Using the entries below, output exactly the lines from the one containing "The complete experimental" through the final line, both included, and no others.

Given information: Begin

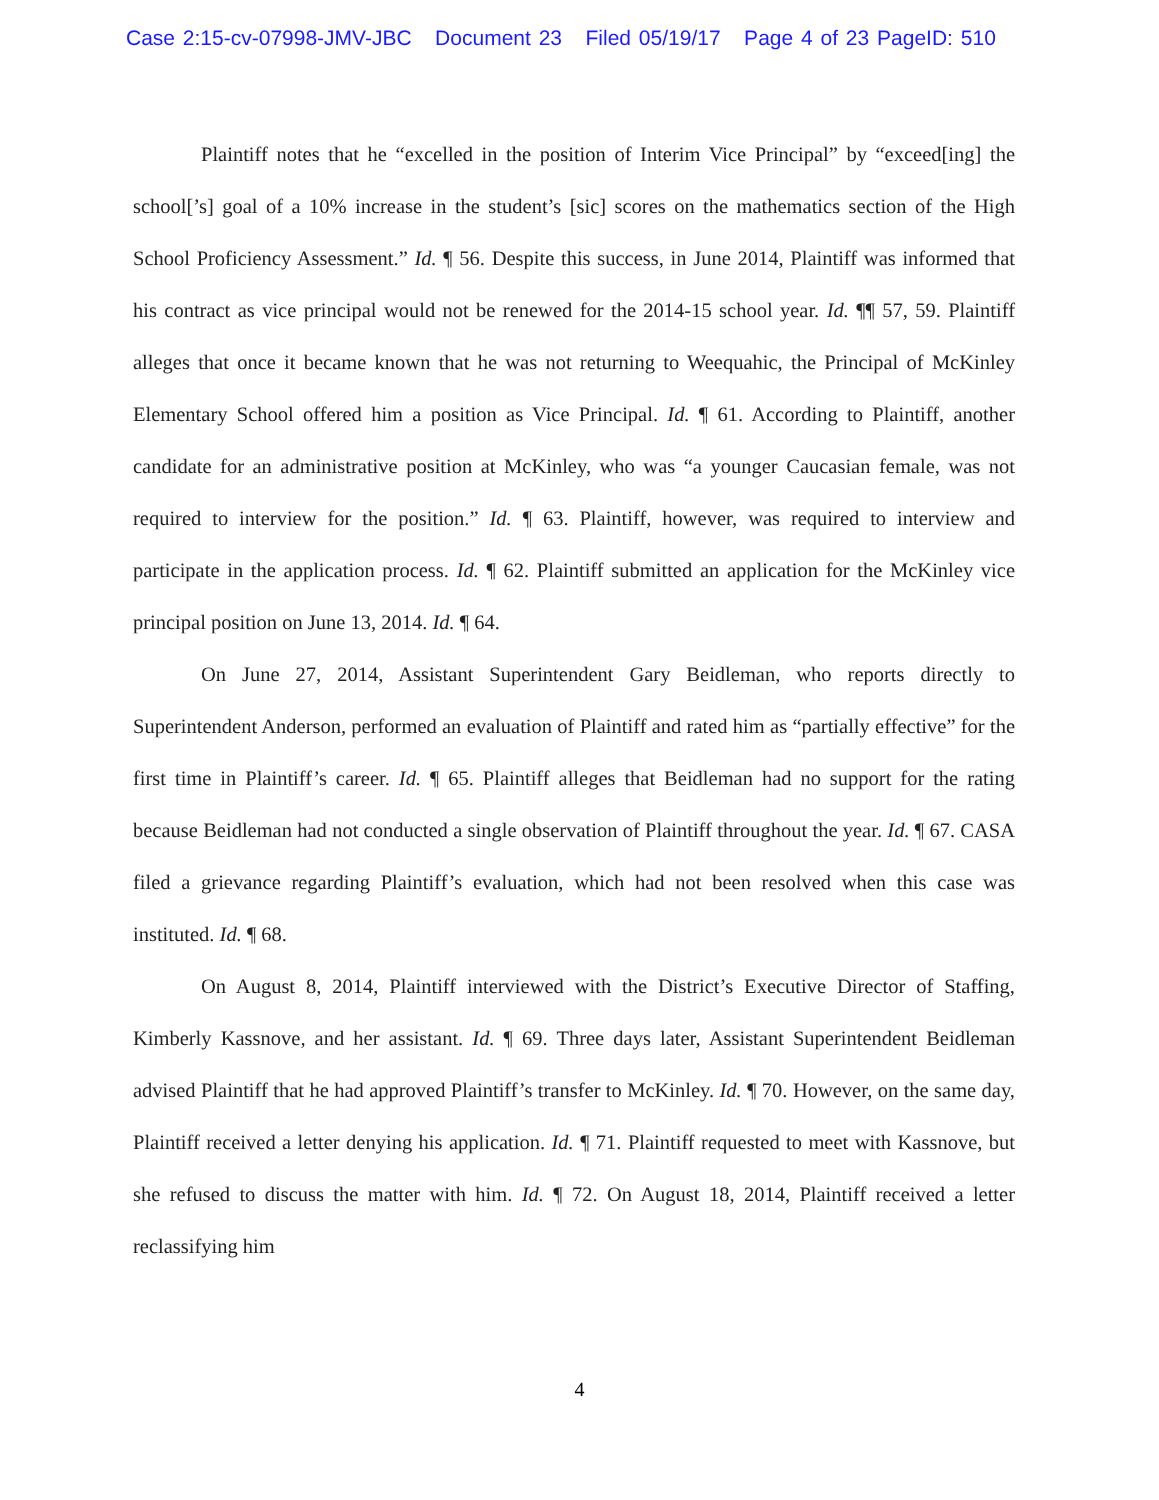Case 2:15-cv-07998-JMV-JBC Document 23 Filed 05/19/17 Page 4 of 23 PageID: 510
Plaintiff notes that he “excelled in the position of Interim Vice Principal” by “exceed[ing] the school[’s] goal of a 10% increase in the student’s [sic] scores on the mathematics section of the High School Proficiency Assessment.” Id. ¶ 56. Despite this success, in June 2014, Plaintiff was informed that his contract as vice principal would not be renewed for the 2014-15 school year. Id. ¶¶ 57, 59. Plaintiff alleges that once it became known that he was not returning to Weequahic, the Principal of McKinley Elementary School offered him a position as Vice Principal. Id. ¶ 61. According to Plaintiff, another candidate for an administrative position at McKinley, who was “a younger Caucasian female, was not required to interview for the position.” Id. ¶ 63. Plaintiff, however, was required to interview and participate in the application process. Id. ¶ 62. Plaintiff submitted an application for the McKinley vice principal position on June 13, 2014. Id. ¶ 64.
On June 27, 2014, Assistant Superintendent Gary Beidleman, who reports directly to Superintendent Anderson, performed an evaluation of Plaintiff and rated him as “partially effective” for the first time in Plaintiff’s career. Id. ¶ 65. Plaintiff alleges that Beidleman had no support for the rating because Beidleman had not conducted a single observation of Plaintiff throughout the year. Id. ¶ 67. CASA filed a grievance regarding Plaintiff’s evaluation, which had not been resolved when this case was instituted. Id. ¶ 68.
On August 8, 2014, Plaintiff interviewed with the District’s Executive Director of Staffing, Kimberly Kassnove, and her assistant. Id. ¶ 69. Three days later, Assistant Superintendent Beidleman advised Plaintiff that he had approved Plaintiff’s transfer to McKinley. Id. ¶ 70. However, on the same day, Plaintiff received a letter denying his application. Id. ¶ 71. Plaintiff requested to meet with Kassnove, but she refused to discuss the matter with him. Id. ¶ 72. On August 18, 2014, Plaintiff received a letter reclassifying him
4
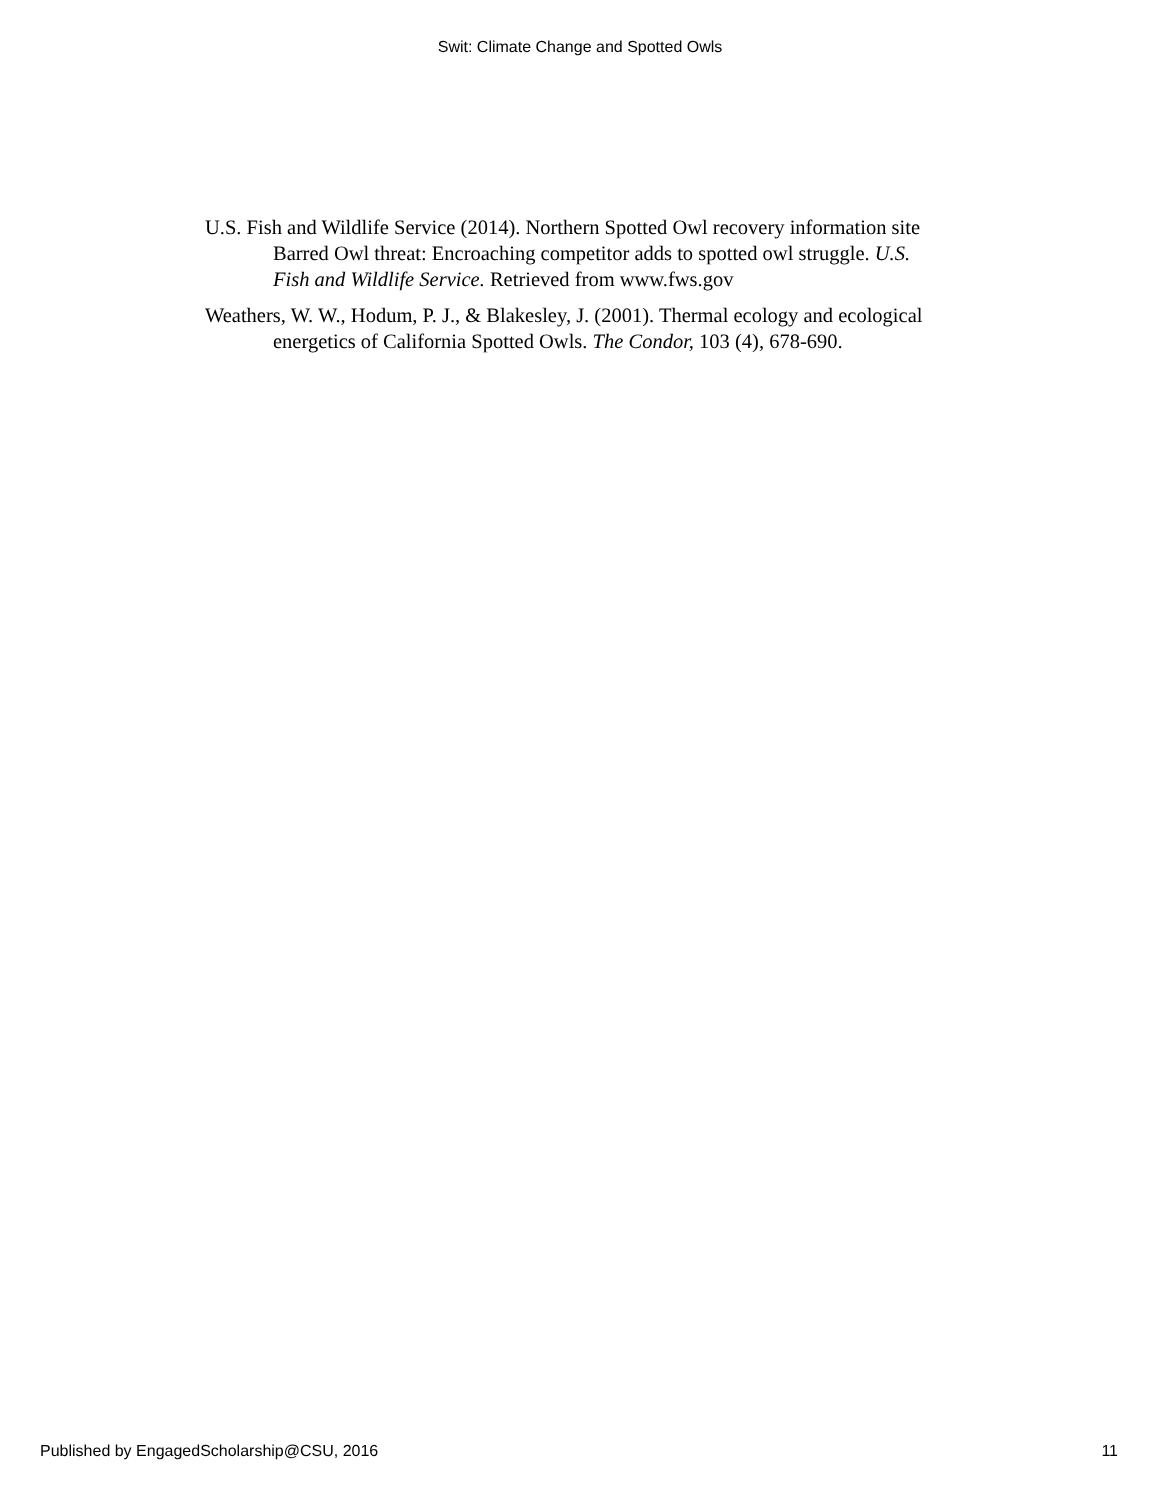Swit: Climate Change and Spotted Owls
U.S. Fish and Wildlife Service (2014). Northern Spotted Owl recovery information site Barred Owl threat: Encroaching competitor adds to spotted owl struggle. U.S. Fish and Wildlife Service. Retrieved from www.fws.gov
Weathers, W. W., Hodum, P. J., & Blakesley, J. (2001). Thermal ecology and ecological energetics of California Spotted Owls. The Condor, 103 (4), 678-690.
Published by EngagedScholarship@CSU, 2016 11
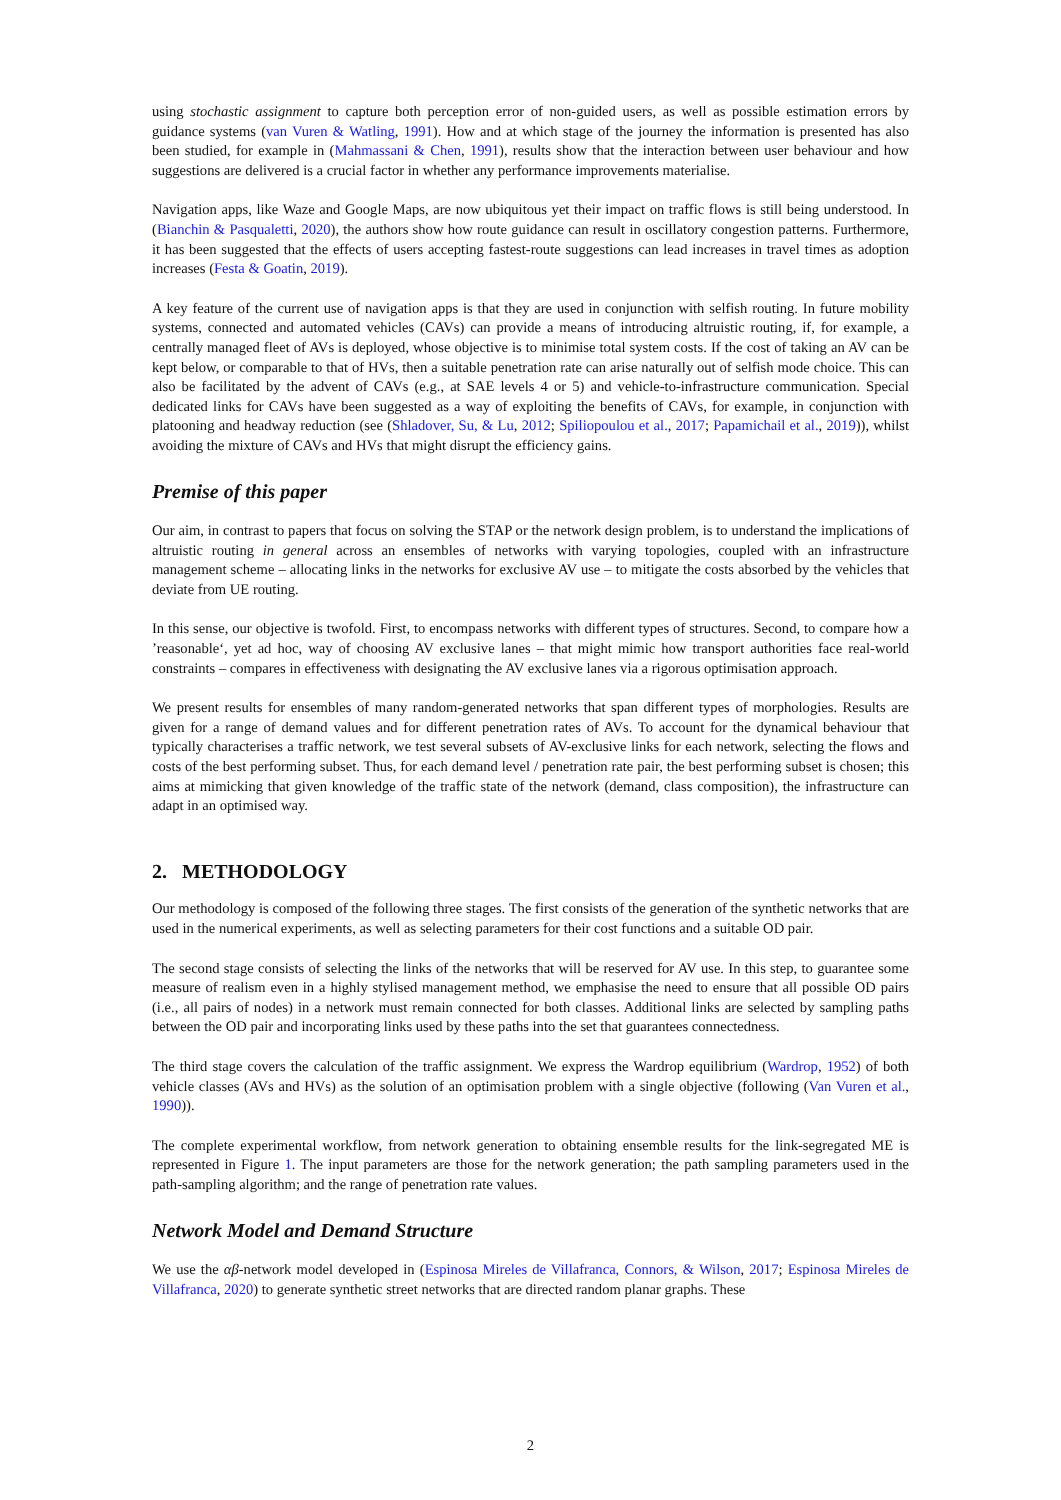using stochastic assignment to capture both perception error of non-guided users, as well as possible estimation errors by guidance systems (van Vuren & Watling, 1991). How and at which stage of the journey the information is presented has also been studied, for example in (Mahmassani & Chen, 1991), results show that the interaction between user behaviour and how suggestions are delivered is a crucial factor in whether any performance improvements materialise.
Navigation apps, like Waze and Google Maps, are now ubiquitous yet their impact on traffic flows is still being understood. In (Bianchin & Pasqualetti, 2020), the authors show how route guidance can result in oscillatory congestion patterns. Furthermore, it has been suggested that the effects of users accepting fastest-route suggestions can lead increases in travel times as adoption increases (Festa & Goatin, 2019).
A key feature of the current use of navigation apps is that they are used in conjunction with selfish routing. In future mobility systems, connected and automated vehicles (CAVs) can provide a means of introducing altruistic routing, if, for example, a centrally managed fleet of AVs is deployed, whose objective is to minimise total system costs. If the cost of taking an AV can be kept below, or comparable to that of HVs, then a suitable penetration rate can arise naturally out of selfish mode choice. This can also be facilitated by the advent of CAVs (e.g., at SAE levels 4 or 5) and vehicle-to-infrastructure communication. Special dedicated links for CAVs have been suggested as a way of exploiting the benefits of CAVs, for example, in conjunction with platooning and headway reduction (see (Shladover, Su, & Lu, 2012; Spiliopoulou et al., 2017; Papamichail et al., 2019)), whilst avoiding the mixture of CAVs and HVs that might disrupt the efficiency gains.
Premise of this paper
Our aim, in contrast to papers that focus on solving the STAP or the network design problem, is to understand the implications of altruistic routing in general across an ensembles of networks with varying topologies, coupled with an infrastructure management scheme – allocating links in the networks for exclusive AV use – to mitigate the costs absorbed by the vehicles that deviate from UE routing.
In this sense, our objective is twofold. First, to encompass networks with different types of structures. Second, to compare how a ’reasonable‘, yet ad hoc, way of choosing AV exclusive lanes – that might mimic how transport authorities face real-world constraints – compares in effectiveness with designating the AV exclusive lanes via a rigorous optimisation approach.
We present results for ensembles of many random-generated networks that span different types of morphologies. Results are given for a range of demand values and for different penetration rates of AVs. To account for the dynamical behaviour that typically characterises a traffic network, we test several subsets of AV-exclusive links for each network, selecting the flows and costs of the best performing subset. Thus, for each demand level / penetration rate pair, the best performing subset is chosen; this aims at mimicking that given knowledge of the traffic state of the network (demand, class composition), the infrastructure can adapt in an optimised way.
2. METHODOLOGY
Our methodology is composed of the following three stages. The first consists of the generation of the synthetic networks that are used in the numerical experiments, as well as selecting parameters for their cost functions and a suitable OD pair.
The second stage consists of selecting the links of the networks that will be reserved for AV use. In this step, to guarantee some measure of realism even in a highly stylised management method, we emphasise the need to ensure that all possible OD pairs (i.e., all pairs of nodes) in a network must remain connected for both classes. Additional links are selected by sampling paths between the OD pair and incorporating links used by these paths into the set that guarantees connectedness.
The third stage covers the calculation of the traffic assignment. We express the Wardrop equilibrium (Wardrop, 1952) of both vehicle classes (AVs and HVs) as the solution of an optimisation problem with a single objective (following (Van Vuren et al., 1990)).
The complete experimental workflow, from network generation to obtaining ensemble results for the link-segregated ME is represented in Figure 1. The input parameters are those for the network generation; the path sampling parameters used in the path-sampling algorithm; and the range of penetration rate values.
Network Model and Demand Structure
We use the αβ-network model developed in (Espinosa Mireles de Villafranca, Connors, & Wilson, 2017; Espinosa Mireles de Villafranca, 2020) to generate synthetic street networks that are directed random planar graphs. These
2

Given information: End

> **Solution to the problem**:
The complete experimental workflow, from network generation to obtaining ensemble results for the link-segregated ME is represented in Figure 1. The input parameters are those for the network generation; the path sampling parameters used in the path-sampling algorithm; and the range of penetration rate values.
Network Model and Demand Structure
We use the αβ-network model developed in (Espinosa Mireles de Villafranca, Connors, & Wilson, 2017; Espinosa Mireles de Villafranca, 2020) to generate synthetic street networks that are directed random planar graphs. These
2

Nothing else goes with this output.